You nod and say thank you, politely, though again part of you wonders if he’s a pervert even to think it’s not safe for you. He doesn’t have daughters; what does he know? And you get out of the car and wave back at him from your front door, where you let yourself into the yellow light, and see him nod at you, a curt sort of nod, that makes you wonder if he understands more than he lets on.
And then, afterward, there is the fleeting apprehension, the anxiety, that all the emotion and dread you experienced was a kind of pornography, a sort of made-up fear like the fear in games of pretend or in horror films, an almost erotic titillation bred in you by your deep understanding of how stories go, how they should go, and when a teenage girl walks alone in the night there is a story, and it involves her punishment, and if that punishment is not absolute—rape and even death itself—then it must, at the very least, be the threat of these possibilities, the terror of them. And that all the stories you’ve grown up with have made you feel, in that moment by the highway, not only like the victim but like the heroine in a story someone else will tell about you: this is a rare occasion when you are the star of the show.

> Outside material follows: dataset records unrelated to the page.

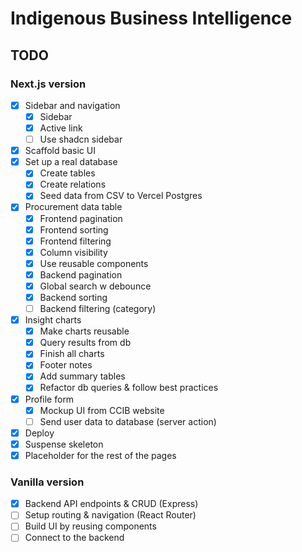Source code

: # Indigenous Business Intelligence

## TODO
### Next.js version
- [x] Sidebar and navigation
  - [x] Sidebar
  - [x] Active link
  - [ ] Use shadcn sidebar
- [x] Scaffold basic UI
- [x] Set up a real database
  - [x] Create tables
  - [x] Create relations
  - [x] Seed data from CSV to Vercel Postgres
- [x] Procurement data table
  - [x] Frontend pagination
  - [x] Frontend sorting
  - [x] Frontend filtering
  - [x] Column visibility
  - [x] Use reusable components
  - [x] Backend pagination
  - [x] Global search w debounce
  - [x] Backend sorting
  - [ ] Backend filtering (category)
- [x] Insight charts
  - [x] Make charts reusable
  - [x] Query results from db
  - [x] Finish all charts
  - [x] Footer notes
  - [x] Add summary tables
  - [x] Refactor db queries & follow best practices
- [x] Profile form
  - [x] Mockup UI from CCIB website
  - [ ] Send user data to database (server action)
- [x] Deploy
- [x] Suspense skeleton
- [x] Placeholder for the rest of the pages

### Vanilla version
- [x] Backend API endpoints & CRUD (Express)
- [ ] Setup routing & navigation (React Router)
- [ ] Build UI by reusing components
- [ ] Connect to the backend
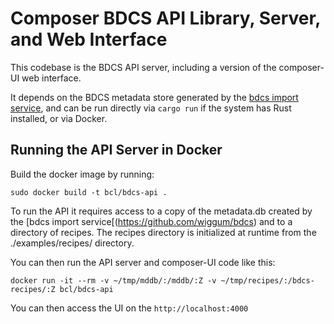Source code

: # Composer BDCS API Library, Server, and Web Interface

This codebase is the BDCS API server, including a version of the composer-UI
web interface.

It depends on the BDCS metadata store generated by the [bdcs import
service](https://github.com/wiggum/bdcs), and can be run directly via `cargo
run` if the system has Rust installed, or via Docker.


## Running the API Server in Docker

Build the docker image by running:

`sudo docker build -t bcl/bdcs-api .`

To run the API it requires access to a copy of the metadata.db created by the
[bdcs import service[(https://github.com/wiggum/bdcs) and to a directory of
recipes. The recipes directory is initialized at runtime from the
./examples/recipes/ directory.

You can then run the API server and composer-UI code like this:

`docker run -it --rm -v ~/tmp/mddb/:/mddb/:Z -v ~/tmp/recipes/:/bdcs-recipes/:Z bcl/bdcs-api`

You can then access the UI on the `http://localhost:4000`
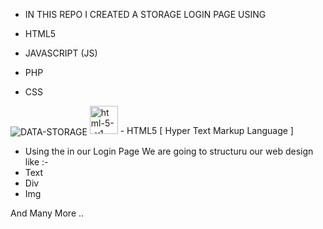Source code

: - IN THIS REPO I CREATED A STORAGE LOGIN PAGE USING 

- HTML5

- JAVASCRIPT (JS)

- PHP 

- CSS 

<img align="center" src="https://cdn.dribbble.com/users/1746237/screenshots/11276091/media/fa47c19cbbbc00b2f5eceda0459c34db.gif" alt="DATA-STORAGE">

<img width="45" height="45" src="https://img.icons8.com/color/48/html-5--v1.png" alt="html-5--v1"/> 
- HTML5 [ Hyper Text Markup Language ] 

- Using the in our Login Page We are going to structuru our web design like :- 
- Text 
- Div 
- Img 

And Many More .. 

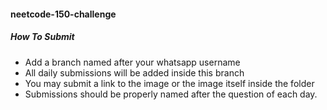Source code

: #### neetcode-150-challenge

##### How To Submit

- Add a branch named after your whatsapp username
- All daily submissions will be added inside this branch
-  You may submit a link to the image or the image itself inside the folder
-  Submissions should be properly named after the question of each day.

All this I imagine for Cassie, even then, in the winter of eighth grade, so it doesn’t matter that she didn’t tell me, or anyone I know, about it, because I’ve lived it too. Although I wonder whether in Cassie’s head, when the car pulled over, all she felt was irritation—what the fuck is it now? How much worse can this day get?—and whether she would’ve got into the car, whoever’s car, and all the faster if it had been headed beyond, into the great, wild dark? We’re different, Cassie and me, it turns out we always were, wanting to hold on to and let go of different things. Like the Janis Joplin song my mother loves—freedom’s just another word for nothing left to lose—maybe already then, Cassie was ready for the next thing, even though she had no idea what it might be.
Now, of course, all this time later, I wonder why, when my father told me Mr. Aucoin’s story, I didn’t text Cassie, or call her even, or stop at her locker and ask her to talk to me. To be honest, I didn’t even consider doing it. I shook my head and held the story inside. I didn’t tell Jodie—why would I? I already knew what she would say—although I did tell Peter, and we talked a bit about it, and he wrote a song, a slow, mournful song about a girl by the side of the road at night, that I told him was his most beautiful one yet (it was); and as far as I know he never talked to anybody else about it.
But surely the reason Mr. Aucoin spoke, lying back in my father’s dentist’s chair, his open mouth vulnerable under a different set of bright lights and my dad’s gloved fingers poking at his gums, the reason he told my father the story was because he knew Cassie and I had been friends forever, and he knew my father would tell me, and he thought that surely then the information would be in the right hands and someone, someone, would do something with it.